What lines below hold the string "middle"? Copy them all.

__EXERCISE DATA__.
———
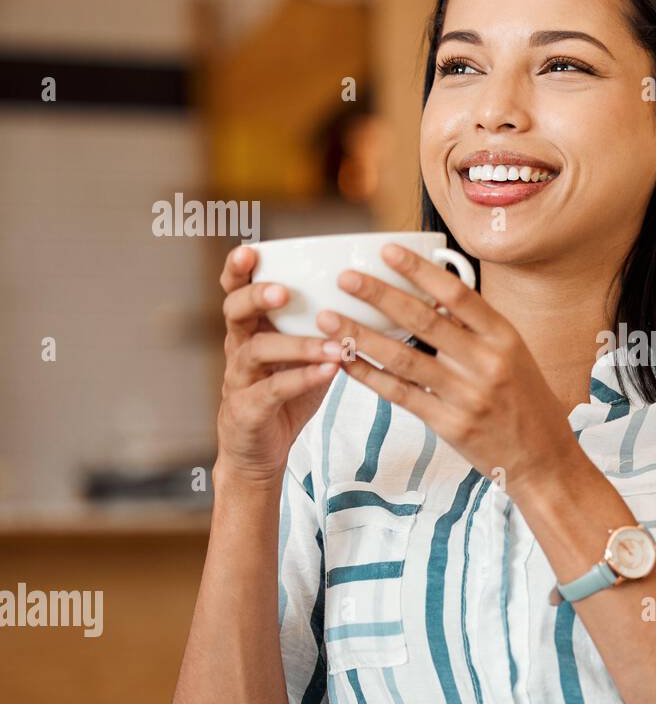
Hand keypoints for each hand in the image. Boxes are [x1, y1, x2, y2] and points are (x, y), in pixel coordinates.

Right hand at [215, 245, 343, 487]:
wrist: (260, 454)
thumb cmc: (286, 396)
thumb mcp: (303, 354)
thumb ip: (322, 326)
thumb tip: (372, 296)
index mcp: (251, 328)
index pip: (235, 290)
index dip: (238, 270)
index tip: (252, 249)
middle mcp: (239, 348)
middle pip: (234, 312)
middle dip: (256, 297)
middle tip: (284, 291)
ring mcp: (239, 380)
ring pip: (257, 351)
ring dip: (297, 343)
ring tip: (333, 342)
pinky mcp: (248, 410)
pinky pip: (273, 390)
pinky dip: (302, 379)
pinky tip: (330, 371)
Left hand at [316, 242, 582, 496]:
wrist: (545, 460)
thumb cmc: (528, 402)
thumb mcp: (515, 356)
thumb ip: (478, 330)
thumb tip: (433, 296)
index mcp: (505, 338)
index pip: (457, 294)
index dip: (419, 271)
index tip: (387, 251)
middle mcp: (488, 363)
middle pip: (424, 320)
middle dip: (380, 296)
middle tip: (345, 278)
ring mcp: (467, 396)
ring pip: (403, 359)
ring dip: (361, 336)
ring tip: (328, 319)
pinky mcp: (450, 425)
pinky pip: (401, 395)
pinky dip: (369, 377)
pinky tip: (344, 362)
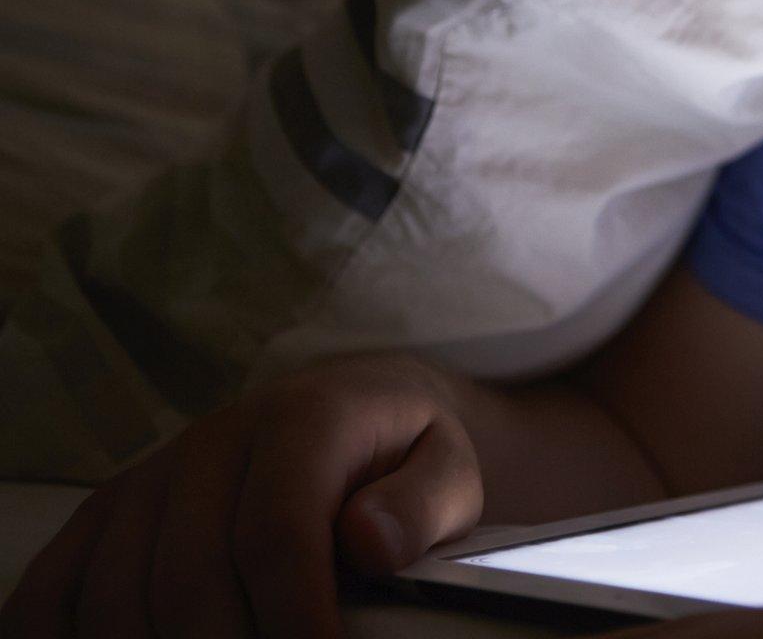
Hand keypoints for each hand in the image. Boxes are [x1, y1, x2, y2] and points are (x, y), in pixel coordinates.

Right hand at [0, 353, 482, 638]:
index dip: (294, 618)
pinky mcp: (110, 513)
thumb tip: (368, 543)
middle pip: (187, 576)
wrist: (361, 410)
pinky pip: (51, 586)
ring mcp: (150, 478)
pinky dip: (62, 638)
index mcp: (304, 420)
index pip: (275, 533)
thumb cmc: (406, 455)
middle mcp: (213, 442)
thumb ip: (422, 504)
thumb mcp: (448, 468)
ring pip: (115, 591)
———
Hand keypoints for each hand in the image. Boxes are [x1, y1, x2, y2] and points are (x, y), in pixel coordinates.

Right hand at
———
__ANSWER SECTION__.
middle mcp: (239, 348)
middle pip: (234, 312)
middle dip: (256, 297)
middle tip: (284, 291)
middle mcp: (488, 363)
middle pip: (424, 320)
middle dip: (380, 296)
middle tip: (345, 278)
middle pip: (187, 576)
middle mcp: (213, 442)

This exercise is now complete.